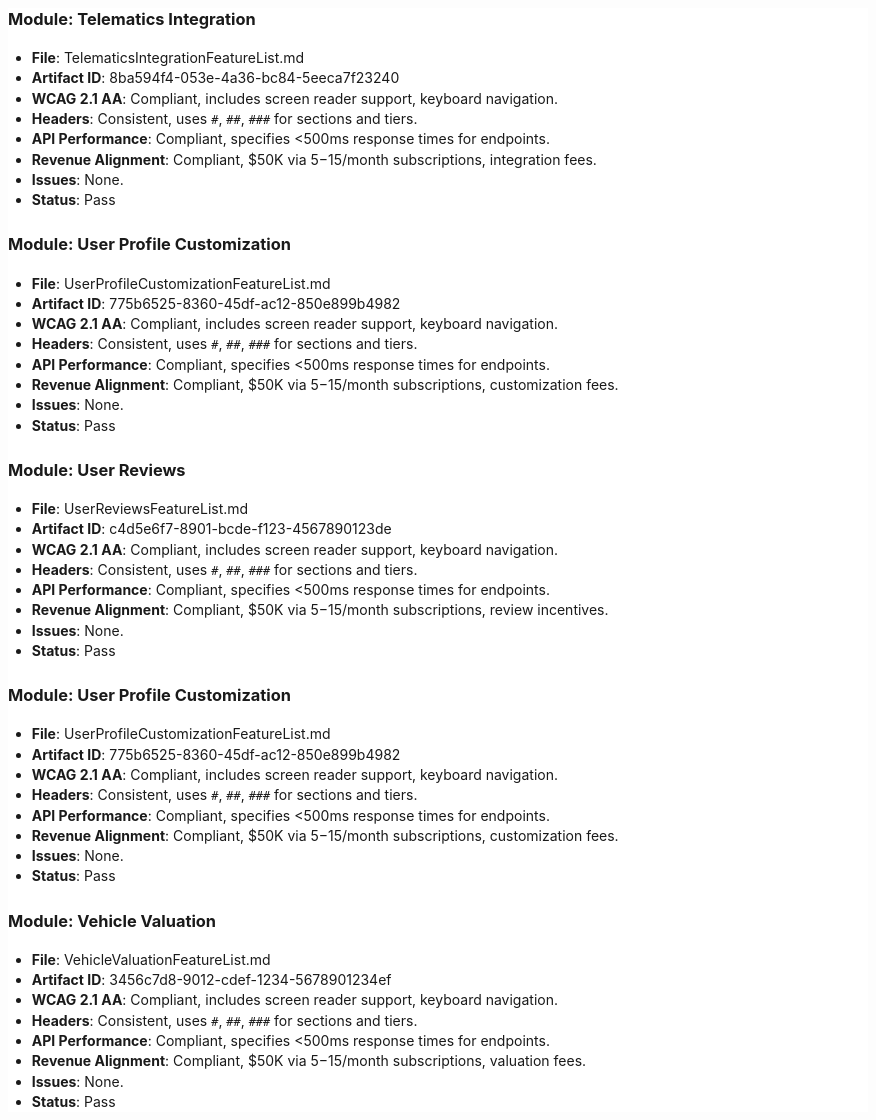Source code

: ### Module: Telematics Integration
- **File**: TelematicsIntegrationFeatureList.md
- **Artifact ID**: 8ba594f4-053e-4a36-bc84-5eeca7f23240
- **WCAG 2.1 AA**: Compliant, includes screen reader support, keyboard navigation.
- **Headers**: Consistent, uses `#`, `##`, `###` for sections and tiers.
- **API Performance**: Compliant, specifies <500ms response times for endpoints.
- **Revenue Alignment**: Compliant, $50K via $5-$15/month subscriptions, integration fees.
- **Issues**: None.
- **Status**: Pass

### Module: User Profile Customization
- **File**: UserProfileCustomizationFeatureList.md
- **Artifact ID**: 775b6525-8360-45df-ac12-850e899b4982
- **WCAG 2.1 AA**: Compliant, includes screen reader support, keyboard navigation.
- **Headers**: Consistent, uses `#`, `##`, `###` for sections and tiers.
- **API Performance**: Compliant, specifies <500ms response times for endpoints.
- **Revenue Alignment**: Compliant, $50K via $5-$15/month subscriptions, customization fees.
- **Issues**: None.
- **Status**: Pass

### Module: User Reviews
- **File**: UserReviewsFeatureList.md
- **Artifact ID**: c4d5e6f7-8901-bcde-f123-4567890123de
- **WCAG 2.1 AA**: Compliant, includes screen reader support, keyboard navigation.
- **Headers**: Consistent, uses `#`, `##`, `###` for sections and tiers.
- **API Performance**: Compliant, specifies <500ms response times for endpoints.
- **Revenue Alignment**: Compliant, $50K via $5-$15/month subscriptions, review incentives.
- **Issues**: None.
- **Status**: Pass

### Module: User Profile Customization
- **File**: UserProfileCustomizationFeatureList.md
- **Artifact ID**: 775b6525-8360-45df-ac12-850e899b4982
- **WCAG 2.1 AA**: Compliant, includes screen reader support, keyboard navigation.
- **Headers**: Consistent, uses `#`, `##`, `###` for sections and tiers.
- **API Performance**: Compliant, specifies <500ms response times for endpoints.
- **Revenue Alignment**: Compliant, $50K via $5-$15/month subscriptions, customization fees.
- **Issues**: None.
- **Status**: Pass

### Module: Vehicle Valuation
- **File**: VehicleValuationFeatureList.md
- **Artifact ID**: 3456c7d8-9012-cdef-1234-5678901234ef
- **WCAG 2.1 AA**: Compliant, includes screen reader support, keyboard navigation.
- **Headers**: Consistent, uses `#`, `##`, `###` for sections and tiers.
- **API Performance**: Compliant, specifies <500ms response times for endpoints.
- **Revenue Alignment**: Compliant, $50K via $5-$15/month subscriptions, valuation fees.
- **Issues**: None.
- **Status**: Pass
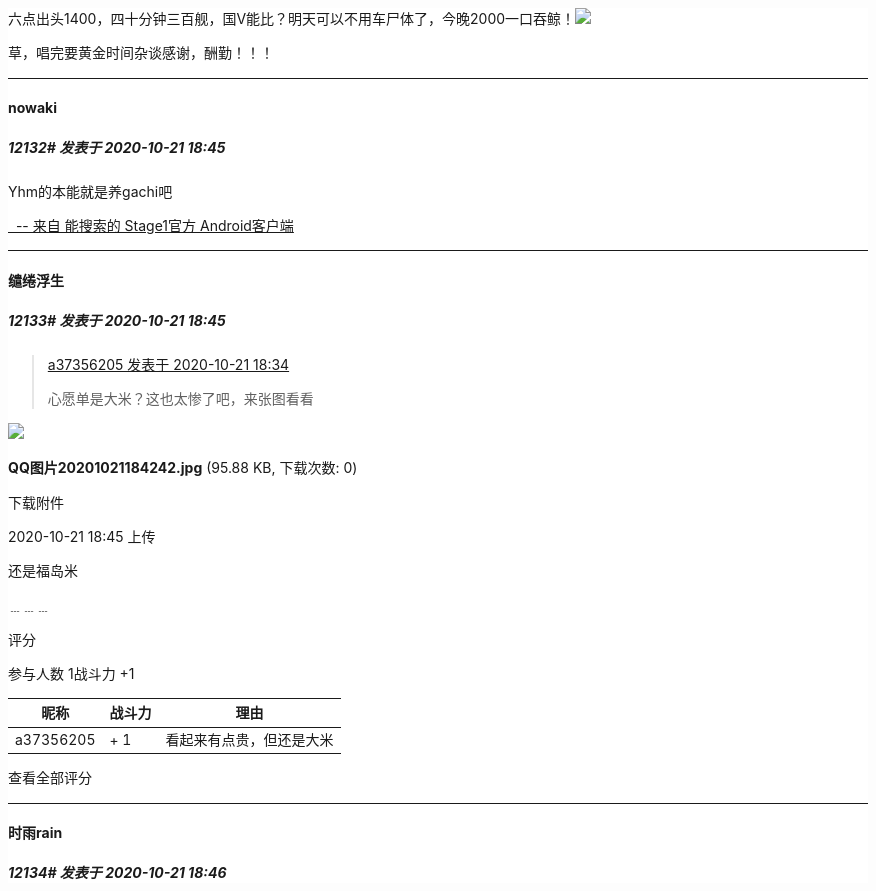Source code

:
六点出头1400，四十分钟三百舰，国V能比？明天可以不用车尸体了，今晚2000一口吞鲸！<img src="https://static.saraba1st.com/image/smiley/face2017/067.png" referrerpolicy="no-referrer">

草，唱完要黄金时间杂谈感谢，酬勤！！！


-----

####  nowaki  
##### 12132#       发表于 2020-10-21 18:45


Yhm的本能就是养gachi吧

[  -- 来自 能搜索的 Stage1官方 Android客户端](https://www.coolapk.com/apk/140634)


-----

####  缱绻浮生  
##### 12133#       发表于 2020-10-21 18:45


<blockquote><a href="httphttps://bbs.saraba1st.com/2b/forum.php?mod=redirect&amp;goto=findpost&amp;pid=49116654&amp;ptid=1963466" target="_blank">a37356205 发表于 2020-10-21 18:34</a>

心愿单是大米？这也太惨了吧，来张图看看</blockquote>

<img src="https://img.saraba1st.com/forum/202010/21/184528mrmwbmc0zptx2bxe.jpg" referrerpolicy="no-referrer">


<strong>QQ图片20201021184242.jpg</strong> (95.88 KB, 下载次数: 0)

下载附件

2020-10-21 18:45 上传


还是福岛米


﹍﹍﹍

评分


 参与人数 1战斗力 +1

|昵称|战斗力|理由|
|----|---|---|
| a37356205| + 1|看起来有点贵，但还是大米|


查看全部评分


-----

####  时雨rain  
##### 12134#       发表于 2020-10-21 18:46
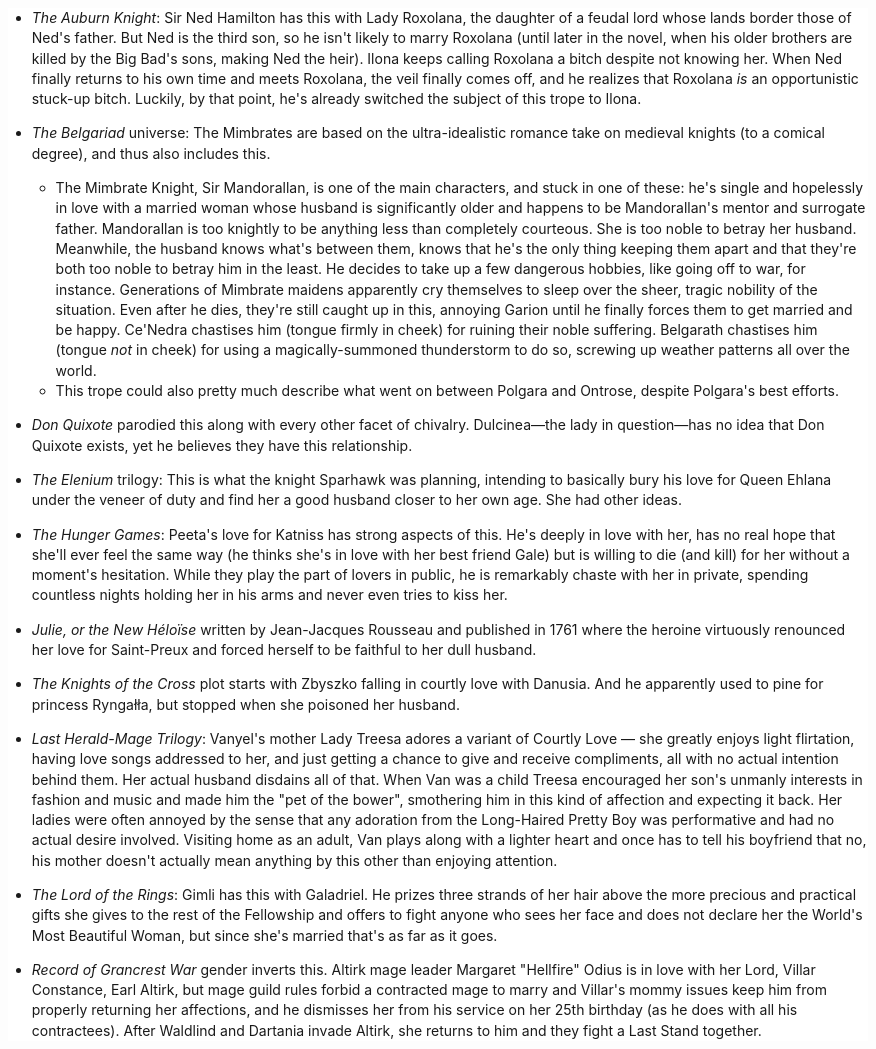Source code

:-   _The Auburn Knight_: Sir Ned Hamilton has this with Lady Roxolana, the daughter of a feudal lord whose lands border those of Ned's father. But Ned is the third son, so he isn't likely to marry Roxolana (until later in the novel, when his older brothers are killed by the Big Bad's sons, making Ned the heir). Ilona keeps calling Roxolana a bitch despite not knowing her. When Ned finally returns to his own time and meets Roxolana, the veil finally comes off, and he realizes that Roxolana _is_ an opportunistic stuck-up bitch. Luckily, by that point, he's already switched the subject of this trope to Ilona.
-   _The Belgariad_ universe: The Mimbrates are based on the ultra-idealistic romance take on medieval knights (to a comical degree), and thus also includes this.
    -   The Mimbrate Knight, Sir Mandorallan, is one of the main characters, and stuck in one of these: he's single and hopelessly in love with a married woman whose husband is significantly older and happens to be Mandorallan's mentor and surrogate father. Mandorallan is too knightly to be anything less than completely courteous. She is too noble to betray her husband. Meanwhile, the husband knows what's between them, knows that he's the only thing keeping them apart and that they're both too noble to betray him in the least. He decides to take up a few dangerous hobbies, like going off to war, for instance. Generations of Mimbrate maidens apparently cry themselves to sleep over the sheer, tragic nobility of the situation. Even after he dies, they're still caught up in this, annoying Garion until he finally forces them to get married and be happy. Ce'Nedra chastises him (tongue firmly in cheek) for ruining their noble suffering. Belgarath chastises him (tongue _not_ in cheek) for using a magically-summoned thunderstorm to do so, screwing up weather patterns all over the world.
    -   This trope could also pretty much describe what went on between Polgara and Ontrose, despite Polgara's best efforts.

-   _Don Quixote_ parodied this along with every other facet of chivalry. Dulcinea—the lady in question—has no idea that Don Quixote exists, yet he believes they have this relationship.

-   _The Elenium_ trilogy: This is what the knight Sparhawk was planning, intending to basically bury his love for Queen Ehlana under the veneer of duty and find her a good husband closer to her own age. She had other ideas.

-   _The Hunger Games_: Peeta's love for Katniss has strong aspects of this. He's deeply in love with her, has no real hope that she'll ever feel the same way (he thinks she's in love with her best friend Gale) but is willing to die (and kill) for her without a moment's hesitation. While they play the part of lovers in public, he is remarkably chaste with her in private, spending countless nights holding her in his arms and never even tries to kiss her.
-   _Julie, or the New Héloïse_ written by Jean-Jacques Rousseau and published in 1761 where the heroine virtuously renounced her love for Saint-Preux and forced herself to be faithful to her dull husband.
-   _The Knights of the Cross_ plot starts with Zbyszko falling in courtly love with Danusia. And he apparently used to pine for princess Ryngałła, but stopped when she poisoned her husband.
-   _Last Herald-Mage Trilogy_: Vanyel's mother Lady Treesa adores a variant of Courtly Love — she greatly enjoys light flirtation, having love songs addressed to her, and just getting a chance to give and receive compliments, all with no actual intention behind them. Her actual husband disdains all of that. When Van was a child Treesa encouraged her son's unmanly interests in fashion and music and made him the "pet of the bower", smothering him in this kind of affection and expecting it back. Her ladies were often annoyed by the sense that any adoration from the Long-Haired Pretty Boy was performative and had no actual desire involved. Visiting home as an adult, Van plays along with a lighter heart and once has to tell his boyfriend that no, his mother doesn't actually mean anything by this other than enjoying attention.
-   _The Lord of the Rings_: Gimli has this with Galadriel. He prizes three strands of her hair above the more precious and practical gifts she gives to the rest of the Fellowship and offers to fight anyone who sees her face and does not declare her the World's Most Beautiful Woman, but since she's married that's as far as it goes.
-   _Record of Grancrest War_ gender inverts this. Altirk mage leader Margaret "Hellfire" Odius is in love with her Lord, Villar Constance, Earl Altirk, but mage guild rules forbid a contracted mage to marry and Villar's mommy issues keep him from properly returning her affections, and he dismisses her from his service on her 25th birthday (as he does with all his contractees). After Waldlind and Dartania invade Altirk, she returns to him and they fight a Last Stand together.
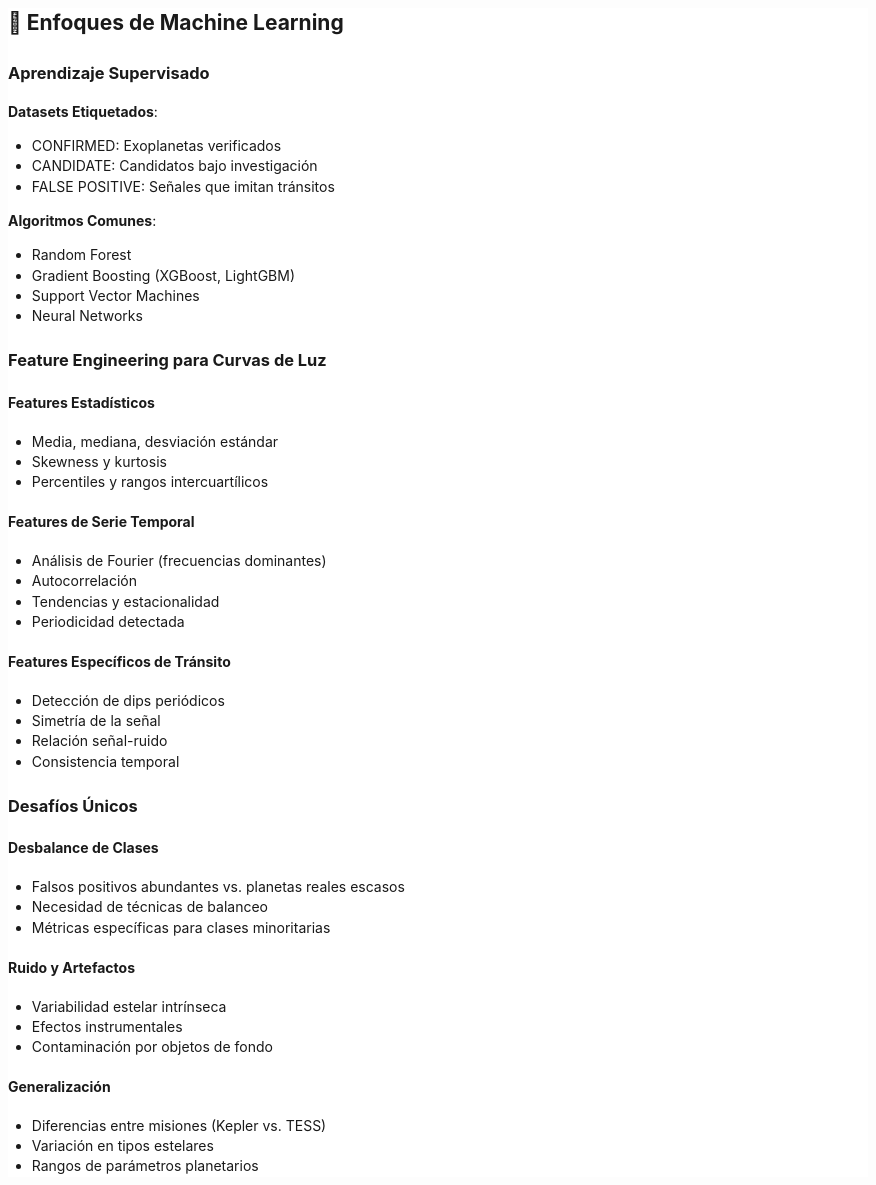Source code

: ## 🧠 Enfoques de Machine Learning

### Aprendizaje Supervisado
**Datasets Etiquetados**:
- CONFIRMED: Exoplanetas verificados
- CANDIDATE: Candidatos bajo investigación
- FALSE POSITIVE: Señales que imitan tránsitos

**Algoritmos Comunes**:
- Random Forest
- Gradient Boosting (XGBoost, LightGBM)
- Support Vector Machines
- Neural Networks

### Feature Engineering para Curvas de Luz

#### Features Estadísticos
- Media, mediana, desviación estándar
- Skewness y kurtosis
- Percentiles y rangos intercuartílicos

#### Features de Serie Temporal
- Análisis de Fourier (frecuencias dominantes)
- Autocorrelación
- Tendencias y estacionalidad
- Periodicidad detectada

#### Features Específicos de Tránsito
- Detección de dips periódicos
- Simetría de la señal
- Relación señal-ruido
- Consistencia temporal

### Desafíos Únicos

#### Desbalance de Clases
- Falsos positivos abundantes vs. planetas reales escasos
- Necesidad de técnicas de balanceo
- Métricas específicas para clases minoritarias

#### Ruido y Artefactos
- Variabilidad estelar intrínseca
- Efectos instrumentales
- Contaminación por objetos de fondo

#### Generalización
- Diferencias entre misiones (Kepler vs. TESS)
- Variación en tipos estelares
- Rangos de parámetros planetarios
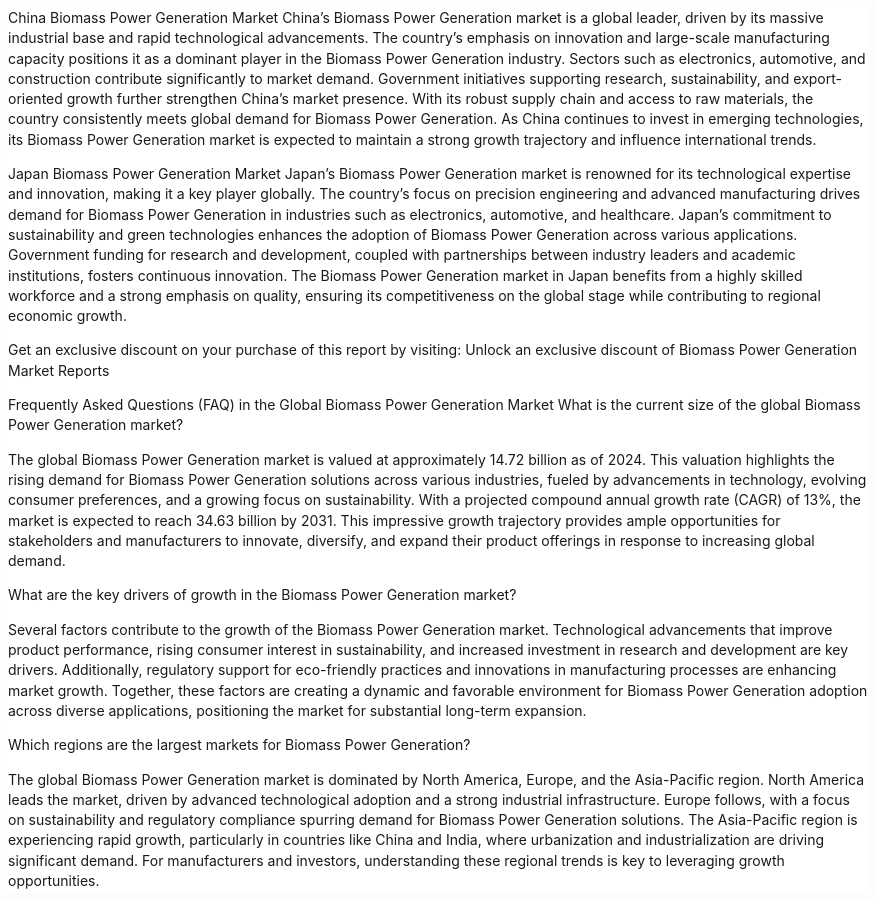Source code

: China Biomass Power Generation Market
China’s Biomass Power Generation market is a global leader, driven by its massive industrial base and rapid technological advancements. The country’s emphasis on innovation and large-scale manufacturing capacity positions it as a dominant player in the Biomass Power Generation industry. Sectors such as electronics, automotive, and construction contribute significantly to market demand. Government initiatives supporting research, sustainability, and export-oriented growth further strengthen China’s market presence. With its robust supply chain and access to raw materials, the country consistently meets global demand for Biomass Power Generation. As China continues to invest in emerging technologies, its Biomass Power Generation market is expected to maintain a strong growth trajectory and influence international trends.

Japan Biomass Power Generation Market
Japan’s Biomass Power Generation market is renowned for its technological expertise and innovation, making it a key player globally. The country’s focus on precision engineering and advanced manufacturing drives demand for Biomass Power Generation in industries such as electronics, automotive, and healthcare. Japan’s commitment to sustainability and green technologies enhances the adoption of Biomass Power Generation across various applications. Government funding for research and development, coupled with partnerships between industry leaders and academic institutions, fosters continuous innovation. The Biomass Power Generation market in Japan benefits from a highly skilled workforce and a strong emphasis on quality, ensuring its competitiveness on the global stage while contributing to regional economic growth.

Get an exclusive discount on your purchase of this report by visiting: Unlock an exclusive discount of Biomass Power Generation Market Reports 

Frequently Asked Questions (FAQ) in the Global Biomass Power Generation Market
What is the current size of the global Biomass Power Generation market?

The global Biomass Power Generation market is valued at approximately 14.72 billion as of 2024. This valuation highlights the rising demand for Biomass Power Generation solutions across various industries, fueled by advancements in technology, evolving consumer preferences, and a growing focus on sustainability. With a projected compound annual growth rate (CAGR) of 13%, the market is expected to reach 34.63 billion by 2031. This impressive growth trajectory provides ample opportunities for stakeholders and manufacturers to innovate, diversify, and expand their product offerings in response to increasing global demand.

What are the key drivers of growth in the Biomass Power Generation market?

Several factors contribute to the growth of the Biomass Power Generation market. Technological advancements that improve product performance, rising consumer interest in sustainability, and increased investment in research and development are key drivers. Additionally, regulatory support for eco-friendly practices and innovations in manufacturing processes are enhancing market growth. Together, these factors are creating a dynamic and favorable environment for Biomass Power Generation adoption across diverse applications, positioning the market for substantial long-term expansion.

Which regions are the largest markets for Biomass Power Generation?

The global Biomass Power Generation market is dominated by North America, Europe, and the Asia-Pacific region. North America leads the market, driven by advanced technological adoption and a strong industrial infrastructure. Europe follows, with a focus on sustainability and regulatory compliance spurring demand for Biomass Power Generation solutions. The Asia-Pacific region is experiencing rapid growth, particularly in countries like China and India, where urbanization and industrialization are driving significant demand. For manufacturers and investors, understanding these regional trends is key to leveraging growth opportunities.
══════
→ **ACTIVITY**
Copy out, in full, every line of the data above that contains the word "Revenue".

→ **SOLVED PROBLEM**
- **Revenue Alignment**: Compliant, $50K via $5-$15/month subscriptions, integration fees.
- **Revenue Alignment**: Compliant, $50K via $5-$15/month subscriptions, customization fees.
- **Revenue Alignment**: Compliant, $50K via $5-$15/month subscriptions, review incentives.
- **Revenue Alignment**: Compliant, $50K via $5-$15/month subscriptions, customization fees.
- **Revenue Alignment**: Compliant, $50K via $5-$15/month subscriptions, valuation fees.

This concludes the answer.